E infine la guerra delle valute, la partita delle partite, con al centro l’attacco all’egemonia del dollaro e la de-dollarizzazione del commercio a partire dalle relazioni russo-cinesi. Ma fatto ancora più eclatante risulta essere il comportamento dell’Arabia Saudita, nonostante abbia con Washington un patto di ferro a partire dal 1945. Prima Riad ha rifiutato di venire incontro alla richiesta americana di pompare petrolio per abbassare il prezzo del greggio saltato alle stelle a causa della guerra, e poi ha accettato la valuta cinese al posto del dollaro nella vendita di petrolio a Pechino. Ma a sottolineare la distanza di Riad, ecco per di più l’acquisto di dodici aerei da addestramento cinesi L-5.

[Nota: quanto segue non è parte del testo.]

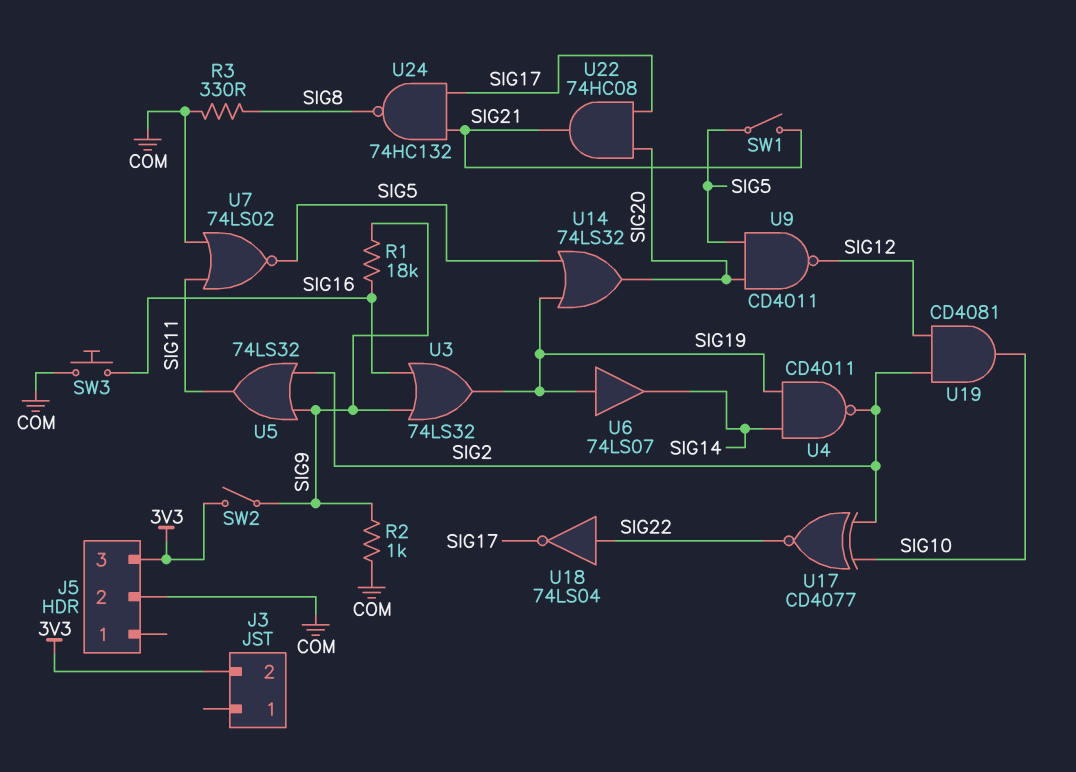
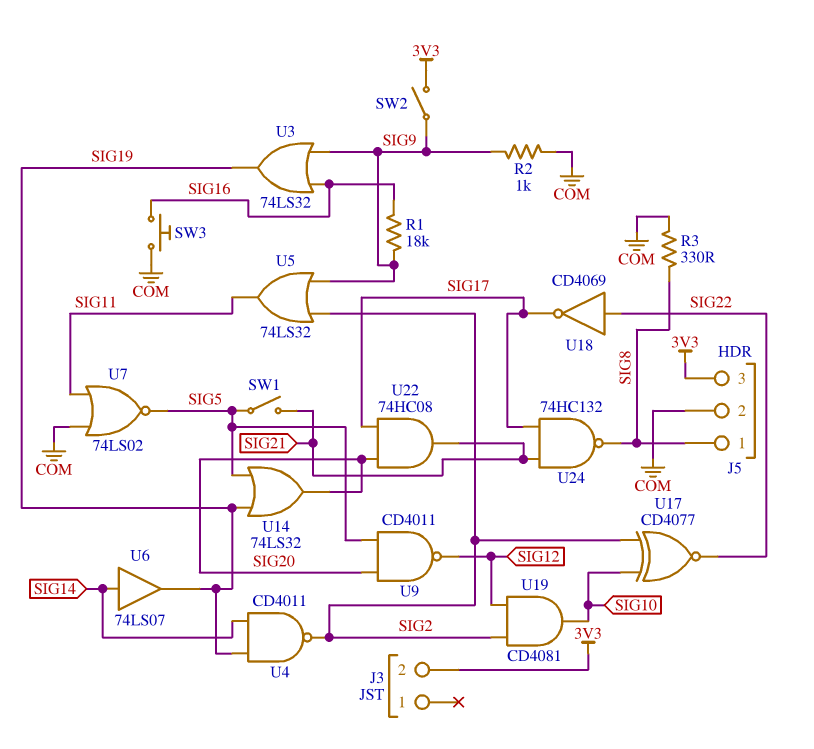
J5 pin 1: none -> SIG8
U6: buffer 74LS07 (in SIG19, out SIG14) -> buffer 74LS07 (in SIG14, out SIG19)
U18: NOT 74LS04 (in SIG22, out SIG17) -> NOT CD4069 (in SIG22, out SIG17)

La corsa a far entrare lo yuan tra le valute forti è appena iniziata, le riserve delle banche centrali in moneta cinese sono appena il 2,7% contro il 59,1% in dollari e il 20,5% in euro, mentre la stessa banca centrale russa detiene il 32,3% in euro, 21,7% in oro, 16,4% in dollari e 13,1% in yuan. Ma il congelamento delle riserve della stessa banca centrale di Mosca non ha fatto altro che accelerare il processo di allontanamento dal dollaro.
Queste sono le ragioni perché la guerra scatenata da Putin è la prima guerra del XXI secolo per disegnare il nuovo ordine mondiale. Gioco dove i contendenti non dispongono delle stesse armi e le interdipendenze sono più forti di quanto sembri, a partire dagli stessi Stati Uniti, paese con un’industria declinante, un debito pubblico di 28.500 miliardi di dollari, di cui circa 1.100 miliardi detenuti dalla Cina, pari al 123% del Pil nel 2021 e con il dollaro moneta mondiale di riferimento sotto attacco.
In un’economia mondiale integrata, non basta disporre del primo esercito del mondo ed essere autonomi dal gas russo per dettare le proprie condizioni. A riprova, è sufficiente guardare come si siano comportati sulle sanzioni non solo l’Arabia, ma India, Messico e Israele. Tutti paesi non certo nemici degli Stati Uniti.
L’unipolarismo americano è finito per sempre. Prima o poi la guerra in Ucraina finirà con un accordo. Affinché sia duraturo, oltre che a confini e questioni di sicurezza, oltre alle delegazioni russe ed ucraine intorno al tavolo della pace devono sedere tutte le grandi potenze per disegnare una nuova Yalta, una nuova Bretton Woods, un nuovo ruolo dell’Onu con un Consiglio di sicurezza ripensato. Perché Putin passerà, ma la Russia, la Cina, l’India sono destinate a restare e a contare sempre di più.
E fin da ora bisogna che le leadership mondiali, compresa la piccolissima Italia, discutano delle condizioni generali della pace per disegnare un nuovo ordine mondiale.